O trabalho de sapa dos partidários menos ou mais ostensivos do medieval movimento "Por um Brasil livre de transgênicos" - em especial os representantes dos Ministérios do Meio Ambiente e do Desenvolvimento Agrário, e ainda do Ministério Público Federal - consiste essencialmente em multiplicar os empecilhos e manobras protelatórias para travar as deliberações da comissão.

Quando a letra miúda da legislação também joga a favor da inércia, como no caso de certas provisões da Lei de Biossegurança aprovada em 2005, o resultado é alarmante. Espertamente aproveitados, os meandros legais conseguem empurrar os trabalhos da CTNBio na direção de um muro virtualmente intransponível: segundo fontes do setor, um pedido de plantio de uma variedade transgênica pode levar mais do que um ano e meio. Não espanta, portanto, que haja 536 processos à espera de parecer da comissão.

Piores ainda, do ponto de vista institucional, são os indícios de seu desmanche. Os cientistas que ali representam a comunidade acadêmica e que procuram se guiar pela objetividade no seu cotidiano profissional têm escasso tempo e paciência quase nenhuma para ouvir asnices e presenciar demonstrações explícitas de má-fé em sessões aborrecidas, intermináveis e, afinal, estéreis. Em conseqüência, de reunião em reunião diminui o comparecimento de integrantes sérios do órgão, alguns dos quais, entre eles um geneticista, um botânico, uma médica e um agrônomo, já pediram para deixá-lo.

Meses atrás, quando o delegado da Embrapa na comissão, Edilson Paiva, contou a este jornal que "um grupo que notadamente está lá para atrapalhar fica se atendo a picuinhas, e não se avança no principal", outro membro, Rubens Nodari, do Ministério do Meio Ambiente, quis que ele fosse punido por "falta de decoro". O episódio dá idéia do esforço programado para vencer pelo cansaço ou pela exasperação os cientistas que se recusam a pôr viseiras ideológicas.

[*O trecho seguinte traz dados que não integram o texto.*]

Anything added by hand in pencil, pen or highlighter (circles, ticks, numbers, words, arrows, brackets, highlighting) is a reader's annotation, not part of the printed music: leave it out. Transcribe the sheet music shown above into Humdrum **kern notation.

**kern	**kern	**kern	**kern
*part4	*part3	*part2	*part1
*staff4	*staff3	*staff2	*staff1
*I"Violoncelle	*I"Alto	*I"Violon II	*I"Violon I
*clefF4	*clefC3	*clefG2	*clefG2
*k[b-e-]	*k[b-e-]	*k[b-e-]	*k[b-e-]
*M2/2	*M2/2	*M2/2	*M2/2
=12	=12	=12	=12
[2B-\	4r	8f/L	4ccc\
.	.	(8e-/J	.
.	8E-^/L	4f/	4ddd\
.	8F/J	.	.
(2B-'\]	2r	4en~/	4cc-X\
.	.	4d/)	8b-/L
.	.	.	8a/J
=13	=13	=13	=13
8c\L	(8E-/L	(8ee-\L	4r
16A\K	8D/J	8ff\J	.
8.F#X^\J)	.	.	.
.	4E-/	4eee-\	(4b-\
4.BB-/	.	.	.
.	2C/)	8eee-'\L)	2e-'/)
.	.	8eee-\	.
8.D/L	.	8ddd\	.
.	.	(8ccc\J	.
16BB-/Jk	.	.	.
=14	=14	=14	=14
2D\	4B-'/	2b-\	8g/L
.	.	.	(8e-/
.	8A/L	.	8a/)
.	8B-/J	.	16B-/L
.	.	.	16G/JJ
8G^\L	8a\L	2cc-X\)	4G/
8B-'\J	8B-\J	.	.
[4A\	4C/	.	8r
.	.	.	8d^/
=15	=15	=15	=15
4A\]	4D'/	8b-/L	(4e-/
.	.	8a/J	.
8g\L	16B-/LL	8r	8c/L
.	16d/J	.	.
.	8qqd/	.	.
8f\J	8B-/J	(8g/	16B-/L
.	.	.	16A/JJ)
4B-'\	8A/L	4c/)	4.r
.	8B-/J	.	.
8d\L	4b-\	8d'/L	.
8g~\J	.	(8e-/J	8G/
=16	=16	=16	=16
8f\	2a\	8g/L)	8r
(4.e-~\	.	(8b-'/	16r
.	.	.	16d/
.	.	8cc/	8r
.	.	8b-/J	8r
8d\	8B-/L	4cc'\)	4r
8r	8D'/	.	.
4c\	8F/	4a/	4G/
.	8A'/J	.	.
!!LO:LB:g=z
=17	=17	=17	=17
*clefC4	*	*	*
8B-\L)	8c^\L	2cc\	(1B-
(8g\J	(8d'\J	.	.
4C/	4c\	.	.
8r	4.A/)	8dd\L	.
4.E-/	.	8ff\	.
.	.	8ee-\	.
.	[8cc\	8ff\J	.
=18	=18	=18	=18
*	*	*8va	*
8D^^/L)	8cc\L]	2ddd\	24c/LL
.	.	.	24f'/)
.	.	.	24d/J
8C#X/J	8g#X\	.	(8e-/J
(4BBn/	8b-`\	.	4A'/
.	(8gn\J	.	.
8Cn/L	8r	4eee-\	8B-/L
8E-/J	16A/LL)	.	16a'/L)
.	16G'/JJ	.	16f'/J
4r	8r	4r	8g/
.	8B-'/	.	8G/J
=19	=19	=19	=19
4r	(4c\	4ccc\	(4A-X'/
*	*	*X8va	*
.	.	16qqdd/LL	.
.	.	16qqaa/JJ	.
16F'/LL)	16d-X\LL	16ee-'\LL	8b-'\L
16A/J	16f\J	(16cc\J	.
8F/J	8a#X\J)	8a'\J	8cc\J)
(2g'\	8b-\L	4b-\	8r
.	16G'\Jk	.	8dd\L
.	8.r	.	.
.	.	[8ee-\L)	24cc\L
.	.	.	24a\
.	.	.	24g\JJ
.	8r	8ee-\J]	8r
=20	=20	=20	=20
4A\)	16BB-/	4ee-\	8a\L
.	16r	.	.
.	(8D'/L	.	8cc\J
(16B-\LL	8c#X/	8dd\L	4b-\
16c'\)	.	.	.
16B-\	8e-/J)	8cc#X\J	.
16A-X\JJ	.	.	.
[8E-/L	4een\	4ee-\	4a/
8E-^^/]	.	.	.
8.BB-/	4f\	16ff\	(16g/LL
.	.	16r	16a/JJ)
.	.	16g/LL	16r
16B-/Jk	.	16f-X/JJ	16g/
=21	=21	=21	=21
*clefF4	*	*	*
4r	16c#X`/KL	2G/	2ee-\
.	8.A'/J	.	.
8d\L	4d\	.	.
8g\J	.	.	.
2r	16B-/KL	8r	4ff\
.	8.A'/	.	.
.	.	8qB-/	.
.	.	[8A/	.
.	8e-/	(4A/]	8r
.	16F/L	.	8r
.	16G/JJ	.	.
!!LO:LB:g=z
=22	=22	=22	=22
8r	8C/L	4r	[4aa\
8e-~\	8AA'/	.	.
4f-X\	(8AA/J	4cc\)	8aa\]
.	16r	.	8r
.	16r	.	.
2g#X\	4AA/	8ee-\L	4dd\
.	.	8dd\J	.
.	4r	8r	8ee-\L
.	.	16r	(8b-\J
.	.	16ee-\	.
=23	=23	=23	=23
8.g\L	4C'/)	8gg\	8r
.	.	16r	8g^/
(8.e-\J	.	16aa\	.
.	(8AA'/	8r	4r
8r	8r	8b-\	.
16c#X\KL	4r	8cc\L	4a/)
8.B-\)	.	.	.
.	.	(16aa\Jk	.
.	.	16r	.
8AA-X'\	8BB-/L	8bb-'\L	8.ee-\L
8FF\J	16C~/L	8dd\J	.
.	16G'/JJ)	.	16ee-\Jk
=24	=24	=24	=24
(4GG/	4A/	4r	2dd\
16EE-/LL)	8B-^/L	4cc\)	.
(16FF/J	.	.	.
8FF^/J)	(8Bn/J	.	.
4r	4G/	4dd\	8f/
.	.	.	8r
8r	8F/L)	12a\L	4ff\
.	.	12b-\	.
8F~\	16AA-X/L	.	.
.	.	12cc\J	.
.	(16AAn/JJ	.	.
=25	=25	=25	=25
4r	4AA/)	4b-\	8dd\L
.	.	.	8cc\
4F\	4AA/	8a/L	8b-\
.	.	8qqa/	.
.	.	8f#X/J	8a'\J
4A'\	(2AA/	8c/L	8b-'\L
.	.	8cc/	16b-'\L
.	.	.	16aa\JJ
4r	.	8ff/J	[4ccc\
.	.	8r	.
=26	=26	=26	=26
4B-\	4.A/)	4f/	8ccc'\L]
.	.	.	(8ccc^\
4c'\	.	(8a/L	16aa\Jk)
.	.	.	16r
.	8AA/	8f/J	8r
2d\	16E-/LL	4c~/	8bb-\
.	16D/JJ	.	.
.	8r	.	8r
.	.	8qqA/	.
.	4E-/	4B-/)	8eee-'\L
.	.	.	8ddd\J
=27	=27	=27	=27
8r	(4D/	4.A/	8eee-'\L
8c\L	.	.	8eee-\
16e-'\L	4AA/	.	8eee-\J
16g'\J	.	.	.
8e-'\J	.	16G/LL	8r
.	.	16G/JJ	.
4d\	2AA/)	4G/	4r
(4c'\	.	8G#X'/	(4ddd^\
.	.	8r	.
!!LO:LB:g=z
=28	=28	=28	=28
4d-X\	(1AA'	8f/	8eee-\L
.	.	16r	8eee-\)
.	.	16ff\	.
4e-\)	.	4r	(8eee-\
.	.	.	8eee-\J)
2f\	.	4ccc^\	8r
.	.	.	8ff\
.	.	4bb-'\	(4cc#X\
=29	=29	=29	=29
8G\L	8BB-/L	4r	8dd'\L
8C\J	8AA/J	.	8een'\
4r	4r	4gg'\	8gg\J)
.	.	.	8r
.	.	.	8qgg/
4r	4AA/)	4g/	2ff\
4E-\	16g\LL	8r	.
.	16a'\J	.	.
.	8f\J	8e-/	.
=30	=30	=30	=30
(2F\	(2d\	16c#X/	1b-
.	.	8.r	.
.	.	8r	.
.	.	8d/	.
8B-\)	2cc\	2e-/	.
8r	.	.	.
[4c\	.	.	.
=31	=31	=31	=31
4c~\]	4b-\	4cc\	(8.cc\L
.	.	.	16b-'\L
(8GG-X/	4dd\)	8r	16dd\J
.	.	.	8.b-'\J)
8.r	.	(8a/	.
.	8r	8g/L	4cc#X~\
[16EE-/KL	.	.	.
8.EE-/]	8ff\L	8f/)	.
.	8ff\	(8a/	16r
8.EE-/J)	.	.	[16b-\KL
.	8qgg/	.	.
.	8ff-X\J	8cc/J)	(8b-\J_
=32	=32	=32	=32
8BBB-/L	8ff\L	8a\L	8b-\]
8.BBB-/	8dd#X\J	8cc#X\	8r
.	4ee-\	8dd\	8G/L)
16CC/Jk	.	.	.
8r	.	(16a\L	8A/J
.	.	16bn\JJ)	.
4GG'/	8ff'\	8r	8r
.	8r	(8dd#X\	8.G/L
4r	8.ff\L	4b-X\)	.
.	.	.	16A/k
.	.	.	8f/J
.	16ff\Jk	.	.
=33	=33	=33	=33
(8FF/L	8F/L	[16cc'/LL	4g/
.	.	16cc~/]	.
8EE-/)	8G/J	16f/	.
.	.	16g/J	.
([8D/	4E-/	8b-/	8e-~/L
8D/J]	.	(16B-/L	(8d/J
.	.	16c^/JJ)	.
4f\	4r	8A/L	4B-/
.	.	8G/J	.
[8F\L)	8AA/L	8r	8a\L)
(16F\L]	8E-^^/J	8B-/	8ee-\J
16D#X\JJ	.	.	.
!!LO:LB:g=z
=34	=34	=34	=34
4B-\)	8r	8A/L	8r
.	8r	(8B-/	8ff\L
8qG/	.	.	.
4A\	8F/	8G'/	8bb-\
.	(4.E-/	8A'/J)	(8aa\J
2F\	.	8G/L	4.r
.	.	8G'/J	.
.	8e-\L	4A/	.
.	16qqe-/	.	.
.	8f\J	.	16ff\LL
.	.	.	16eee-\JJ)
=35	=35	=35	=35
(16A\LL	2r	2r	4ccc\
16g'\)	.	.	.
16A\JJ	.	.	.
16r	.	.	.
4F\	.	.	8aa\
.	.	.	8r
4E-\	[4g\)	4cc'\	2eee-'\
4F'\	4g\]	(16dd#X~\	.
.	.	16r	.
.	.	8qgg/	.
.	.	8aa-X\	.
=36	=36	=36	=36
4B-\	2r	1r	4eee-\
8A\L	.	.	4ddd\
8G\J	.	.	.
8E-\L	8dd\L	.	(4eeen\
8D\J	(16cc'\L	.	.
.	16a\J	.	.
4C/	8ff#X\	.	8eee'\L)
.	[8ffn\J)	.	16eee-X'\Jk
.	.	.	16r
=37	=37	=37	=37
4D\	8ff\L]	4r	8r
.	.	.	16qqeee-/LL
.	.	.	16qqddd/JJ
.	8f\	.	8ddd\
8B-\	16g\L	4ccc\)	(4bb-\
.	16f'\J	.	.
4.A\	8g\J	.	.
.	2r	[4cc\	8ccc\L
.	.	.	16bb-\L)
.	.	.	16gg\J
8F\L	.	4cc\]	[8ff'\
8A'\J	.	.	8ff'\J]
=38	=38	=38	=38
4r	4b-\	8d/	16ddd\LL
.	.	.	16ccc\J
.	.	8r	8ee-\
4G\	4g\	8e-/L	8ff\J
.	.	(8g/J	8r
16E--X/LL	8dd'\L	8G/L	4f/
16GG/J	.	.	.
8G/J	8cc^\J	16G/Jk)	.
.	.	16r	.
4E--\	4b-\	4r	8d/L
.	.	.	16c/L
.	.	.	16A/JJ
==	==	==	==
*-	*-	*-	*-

O presidente Lula decidiu reunir-se com os 11 ministros que formam o Conselho Nacional de Biossegurança para cobrar mais agressividade dos seus representantes na CTNBio e dar um "puxão de orelhas" nos responsáveis pela sua sabotagem ininterrupta, a começar da ministra Marina Silva, do Meio Ambiente. Ao mesmo tempo, os membros do governo cientes dos prejuízos ao País causados pela fronda do atraso começaram a se manifestar com mais ênfase. "O mundo não vai esperar as decisões burocráticas brasileiras", adverte o ministro do Desenvolvimento, Luiz Fernando Furlan, citado pelo Valor.

De seu lado, o novo titular da Agricultura, Luís Carlos Guedes Pinto, inequivocamente favorável aos transgênicos - "são usados há mais de 10 anos no mundo e até hoje não foi identificado um mal-estar decorrente disso", declarou à Folha de S.Paulo -, chama a atenção para o fato de que o imobilismo da CTNBio afeta sobremodo a Embrapa, um dos centros mais avançados do mundo no setor. "Pensam alguns que, paralisando as pesquisas, se resguardam os interesses nacionais em prejuízo das multinacionais. Eu diria que é o inverso", argumenta, aludindo às empresas com variedades transgênicas já autorizadas no Brasil.

É de recear, no entanto, que puxões de orelha ou exortações ao patriotismo dos ecofundamentalistas não bastem. Há quem considere necessário rever o próprio modelo institucional da CTNBio e a regulamentação que permite tolher as suas decisões, como o quórum de 2/3 para a liberação comercial de transgênicos. Um ex-presidente da comissão, o neurocientista Ésper Cavalheiro, acha que, em vez de permanecer ancorada no Ministério de Ciência e Tecnologia, ela deveria ser promovida a órgão de assessoria direta da Presidência. Não está claro se isso resolveria, mas em princípio nenhuma opção deve ser descartada para salvar a CTNBio.